Ce sont ainsi 2,7 millions de logements (ou 47.380 bâtiments) qui étaient desservis en 2022 en eau chaude et chauffage par l'un de ces 946 réseaux de chaleur (+48 comparé à 2021). Ils s'étendent sur 7.046 kilomètres (+529 km), principalement dans les régions Ile-de-France, Auvergne-Rhône-Alpes et Grand Est.

Parent pauvre de la planification énergétique, les réseaux de chaleur se composent d'une usine qui génère la chaleur et d'un réseau de conduites qui amènent cette chaleur jusqu'aux immeubles. Ils sont plus avantageux pour l'usager et plus écologiques.

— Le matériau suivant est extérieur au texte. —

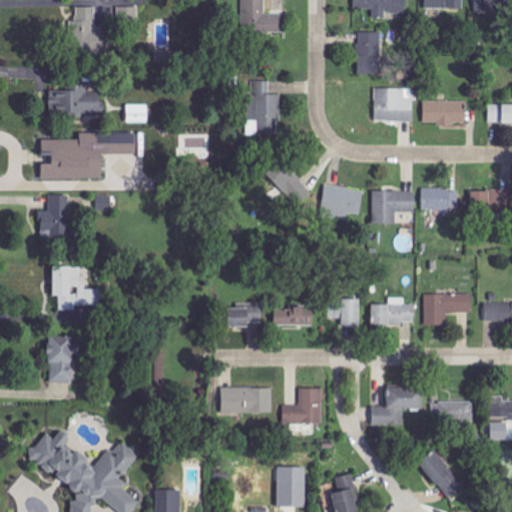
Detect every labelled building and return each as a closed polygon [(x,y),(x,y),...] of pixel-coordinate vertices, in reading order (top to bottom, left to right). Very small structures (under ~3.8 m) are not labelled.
[(266,0),(242,0),(243,32),(286,32),(286,14),(266,14),(266,0)] [(354,0),(354,8),(374,8),(374,17),(387,17),(387,13),(406,13),(406,0),(354,0)] [(463,0),(425,0),(425,8),(463,9),(463,0)] [(475,0),(475,12),(507,12),(506,0),(475,0)] [(97,7),(77,7),(77,21),(73,21),(73,51),(104,51),(104,26),(97,26),(97,7)] [(119,21),(139,20),(138,7),(119,7),(119,21)] [(358,74),(381,75),(382,32),(359,31),(358,74)] [(176,61),(175,50),(155,51),(156,62),(176,61)] [(271,81),(252,81),(252,120),(259,120),(260,136),(281,136),(280,94),(271,94),(271,81)] [(102,92),(88,92),(87,84),(76,85),(76,90),(50,90),(51,113),(102,112),(102,92)] [(414,121),(414,89),(376,88),(375,121),(414,121)] [(467,101),(425,100),(424,124),(466,125),(467,101)] [(149,104),(128,105),(128,123),(149,123),(149,104)] [(511,104),(489,105),(489,123),(511,122),(511,104)] [(43,140),(44,180),(104,178),(103,155),(138,154),(137,132),(81,133),(81,139),(43,140)] [(423,209),(459,210),(459,189),(423,189),(423,209)] [(343,215),(363,214),(362,190),(342,190),(343,215)] [(474,212),(511,213),(511,190),(474,190),(474,212)] [(416,212),(416,191),(374,191),(373,224),(396,224),(397,212),(416,212)] [(71,195),(50,195),(49,211),(41,211),(41,238),(70,239),(71,195)] [(97,209),(112,210),(112,196),(98,195),(97,209)] [(60,310),(77,311),(77,305),(101,306),(101,289),(83,289),(83,267),(55,267),(54,297),(60,297),(60,310)] [(425,294),(426,325),(446,325),(446,313),(473,312),(473,293),(425,294)] [(374,304),(373,326),(404,326),(405,322),(416,323),(416,304),(406,304),(406,298),(390,298),(390,305),(374,304)] [(362,299),(343,299),(343,305),(329,304),(329,319),(344,320),(344,326),(361,327),(362,299)] [(250,327),(250,322),(264,323),(265,304),(236,303),(236,308),(224,308),(224,326),(250,327)] [(511,323),(511,303),(485,303),(485,322),(511,323)] [(305,308),(277,307),(276,325),(315,326),(315,316),(304,316),(305,308)] [(74,354),(80,355),(81,338),(51,338),(50,382),(73,383),(74,354)] [(273,387),(223,388),(223,414),(274,413),(273,387)] [(284,423),(323,424),(324,388),(301,388),(301,406),(284,405),(284,423)] [(424,409),(424,388),(388,388),(388,406),(373,407),(373,425),(404,425),(404,409),(424,409)] [(511,402),(505,402),(505,396),(492,396),(491,422),(511,421),(511,402)] [(474,401),(432,402),(432,421),(474,421),(474,401)] [(493,440),(509,440),(509,422),(493,422),(493,440)] [(122,479),(141,456),(124,442),(117,450),(108,451),(91,472),(90,459),(81,452),(73,452),(65,446),(69,440),(69,432),(61,432),(56,439),(48,433),(37,448),(31,448),(32,457),(51,473),(60,473),(61,479),(80,494),(72,504),(72,511),(93,511),(93,508),(100,500),(104,500),(119,511),(133,511),(141,503),(127,492),(127,483),(122,479)] [(465,486),(436,451),(421,463),(450,499),(465,486)] [(279,507),(307,508),(307,467),(280,467),(279,507)] [(360,511),(353,474),(337,478),(340,492),(334,494),(338,511),(360,511)] [(182,511),(182,490),(159,490),(158,511),(182,511)]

Historiquement utilisateurs de fioul, ils intègrent désormais un taux croissant d'énergie renouvelables ou de récupération (66,5% en 2022) provenant par exemple de l'incinération des déchets urbains, de la géothermie, de la biomasse, etc, à côté d'une part de gaz décroissante (30,3%) et devenue anecdotique pour le charbon (encore 5 réseaux en 2022) et pour le fioul.

Si leur progression est indéniable, ainsi que celle des trop rares réseaux de froid pour la climatisation (1.563 bâtiments raccordés en 2022, +118 comparé à 2021), "il est impératif d'accélérer", enjoint l'étude, réalisée pour la Fédération des Services Energie Environnement (Fedene) et l'association de collectivités Amorce.

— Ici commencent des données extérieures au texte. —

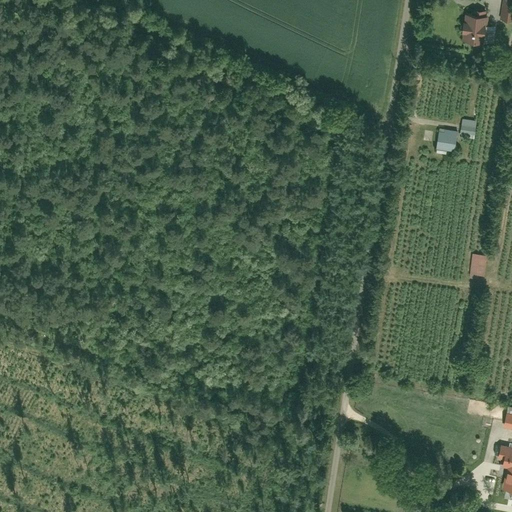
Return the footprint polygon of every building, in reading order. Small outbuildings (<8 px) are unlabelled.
[(511,0),(504,0),(502,21),(511,21),(511,0)] [(467,13),(466,41),(488,42),(490,15),(467,13)] [(479,124),(463,123),(463,138),(479,138),(479,124)] [(439,132),(438,150),(457,151),(458,133),(439,132)] [(474,254),(474,276),(488,276),(488,254),(474,254)] [(511,448),(500,446),(496,464),(511,467),(511,448)]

- 30 milliards d'investissements -

"On observe un rythme de créations de réseaux de chaleur insuffisant", constate-t-elle en rappelant que la France émarge dans le bas du tableau européen et est loin de ses propres objectifs, malgré pas moins de 1.600 projets identifiés.

Il faudrait raccorder "300.000 à 360.000 logements en moyenne par an d'ici 2035", a précisé devant la presse Diane Simiu, directrice du climat au ministère, si la France veut accroître la part des énergies renouvelables dans son chauffage et atteindre l'objectif "très ambitieux" fixé par le gouvernement de 90 térawattheures (TWh) livrés par réseau de chaleur en 2035, avec 80% d'énergies renouvelables et de récupération, contre 30 TWh en 2022.

"Il y a beaucoup à faire", a admis pour sa part Yann Rolland, directeur général d'Engie Solutions et président de la branche Réseaux de chaleur et froid de la Fedene.

"Mais on assiste depuis deux ou trois ans à une multiplication du nombre de projets (...) il y a un vent d'optimisme incroyable dans nos métiers, et la question principale est de savoir si on arrivera à trouver les équipes pour monter ces projets", assure-t-il.

Les arguments sont simples: "On n'est pas cher, résilient, on rejette peu de carbone, on est local et c'est une source de chauffage qui ne consommera pas d'électricité dans un temps où il n'y en aura peut-être pas assez pour tout le monde", souligne M. Rolland.

Les freins sont essentiellement financiers: rien que pour atteindre le palier de 68 TWh livrés par réseau de chaleur en 2030, l'enquête rappelle qu'il faudrait réaliser 30 milliards d'euros d'investissements.

Coûteux, les projets de réseau de chaleur sont également longs à mener pour les collectivités (environ 4 ou 5 ans) alors que le soutien de l'Etat --via le Fonds chaleur géré par l'Ademe-- reste en deçà des besoins même s'il n'a jamais été aussi élevé.

En 2024, le gouvernement prévoit une dotation record de 800 millions d'euros du Fonds chaleur (contre 600 M EUR en 2023, 520 M en 2022 et 200 M à sa création en 2009) mais cela ne suffira pas.

"Ce budget permet pour l'instant de répondre à deux tiers des projets qu'on a identifiés pour 2024", a précisé devant la presse Patricia Blanc, directrice générale déléguée de l'Ademe.